- _THE TASK_
Show every line of the listing that contains the string "février", treating uppercase and lowercase as different.
###
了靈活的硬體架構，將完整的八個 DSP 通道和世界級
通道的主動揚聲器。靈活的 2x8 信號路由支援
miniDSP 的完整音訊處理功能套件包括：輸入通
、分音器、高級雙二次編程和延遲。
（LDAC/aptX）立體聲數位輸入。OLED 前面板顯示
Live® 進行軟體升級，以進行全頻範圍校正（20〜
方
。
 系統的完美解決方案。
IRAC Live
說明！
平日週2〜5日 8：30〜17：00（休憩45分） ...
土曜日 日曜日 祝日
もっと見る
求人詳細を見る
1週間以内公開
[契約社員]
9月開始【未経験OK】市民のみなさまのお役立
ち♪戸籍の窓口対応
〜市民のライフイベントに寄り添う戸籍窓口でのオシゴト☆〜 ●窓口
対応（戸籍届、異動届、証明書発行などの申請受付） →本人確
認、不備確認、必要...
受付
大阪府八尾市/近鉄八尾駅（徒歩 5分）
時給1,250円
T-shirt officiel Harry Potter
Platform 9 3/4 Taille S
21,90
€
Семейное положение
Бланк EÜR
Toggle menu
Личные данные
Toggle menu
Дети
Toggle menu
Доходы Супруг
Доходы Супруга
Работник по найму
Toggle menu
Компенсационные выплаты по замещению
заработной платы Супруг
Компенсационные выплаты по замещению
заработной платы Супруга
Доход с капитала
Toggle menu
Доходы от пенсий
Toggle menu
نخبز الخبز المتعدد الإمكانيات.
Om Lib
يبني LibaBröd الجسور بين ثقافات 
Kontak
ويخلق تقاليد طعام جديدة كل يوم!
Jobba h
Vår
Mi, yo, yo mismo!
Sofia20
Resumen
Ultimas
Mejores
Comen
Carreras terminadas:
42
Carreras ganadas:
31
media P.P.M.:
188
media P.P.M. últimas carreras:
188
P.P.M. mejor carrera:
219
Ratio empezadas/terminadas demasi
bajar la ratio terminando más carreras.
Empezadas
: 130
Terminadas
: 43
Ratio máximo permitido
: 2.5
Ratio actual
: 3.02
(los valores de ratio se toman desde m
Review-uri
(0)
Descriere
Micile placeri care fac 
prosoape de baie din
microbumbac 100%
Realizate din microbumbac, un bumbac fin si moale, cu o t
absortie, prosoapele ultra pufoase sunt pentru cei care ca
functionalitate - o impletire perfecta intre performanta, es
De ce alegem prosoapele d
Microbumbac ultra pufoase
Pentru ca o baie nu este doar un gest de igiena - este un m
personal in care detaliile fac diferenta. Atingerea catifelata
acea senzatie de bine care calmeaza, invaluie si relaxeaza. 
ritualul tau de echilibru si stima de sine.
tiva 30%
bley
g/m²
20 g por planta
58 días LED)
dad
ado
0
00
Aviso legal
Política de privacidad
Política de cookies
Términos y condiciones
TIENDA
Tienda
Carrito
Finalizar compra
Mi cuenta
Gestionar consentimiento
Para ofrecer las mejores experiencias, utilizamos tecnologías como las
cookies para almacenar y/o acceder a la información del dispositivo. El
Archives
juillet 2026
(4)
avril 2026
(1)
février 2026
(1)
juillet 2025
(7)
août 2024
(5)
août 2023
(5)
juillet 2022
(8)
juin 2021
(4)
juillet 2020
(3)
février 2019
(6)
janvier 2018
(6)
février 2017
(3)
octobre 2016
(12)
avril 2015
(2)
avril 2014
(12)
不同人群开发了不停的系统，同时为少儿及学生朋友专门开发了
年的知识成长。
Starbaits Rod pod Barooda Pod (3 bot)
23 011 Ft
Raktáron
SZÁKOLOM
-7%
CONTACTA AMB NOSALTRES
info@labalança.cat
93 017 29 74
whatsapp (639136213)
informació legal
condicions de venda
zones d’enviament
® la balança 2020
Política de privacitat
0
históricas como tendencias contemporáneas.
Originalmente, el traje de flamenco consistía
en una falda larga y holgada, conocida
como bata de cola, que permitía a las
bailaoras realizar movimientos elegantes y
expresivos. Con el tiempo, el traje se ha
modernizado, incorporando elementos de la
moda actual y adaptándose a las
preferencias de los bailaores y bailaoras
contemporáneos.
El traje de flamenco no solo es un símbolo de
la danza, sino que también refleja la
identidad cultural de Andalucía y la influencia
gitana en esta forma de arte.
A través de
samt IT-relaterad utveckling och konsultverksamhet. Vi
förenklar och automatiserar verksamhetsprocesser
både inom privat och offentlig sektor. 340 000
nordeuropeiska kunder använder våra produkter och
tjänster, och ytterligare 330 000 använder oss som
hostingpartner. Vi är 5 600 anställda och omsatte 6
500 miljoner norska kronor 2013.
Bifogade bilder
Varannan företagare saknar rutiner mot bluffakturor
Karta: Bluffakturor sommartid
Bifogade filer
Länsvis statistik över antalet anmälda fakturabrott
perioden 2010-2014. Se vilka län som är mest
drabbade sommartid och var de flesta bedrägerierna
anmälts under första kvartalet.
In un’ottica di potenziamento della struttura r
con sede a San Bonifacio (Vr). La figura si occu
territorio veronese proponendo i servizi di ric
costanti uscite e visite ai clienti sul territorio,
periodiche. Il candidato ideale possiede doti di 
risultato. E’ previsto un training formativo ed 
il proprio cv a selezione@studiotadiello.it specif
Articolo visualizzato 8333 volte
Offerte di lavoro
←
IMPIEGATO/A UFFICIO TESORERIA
###
- _TASK SOLUTION_
février 2026
février 2019
février 2017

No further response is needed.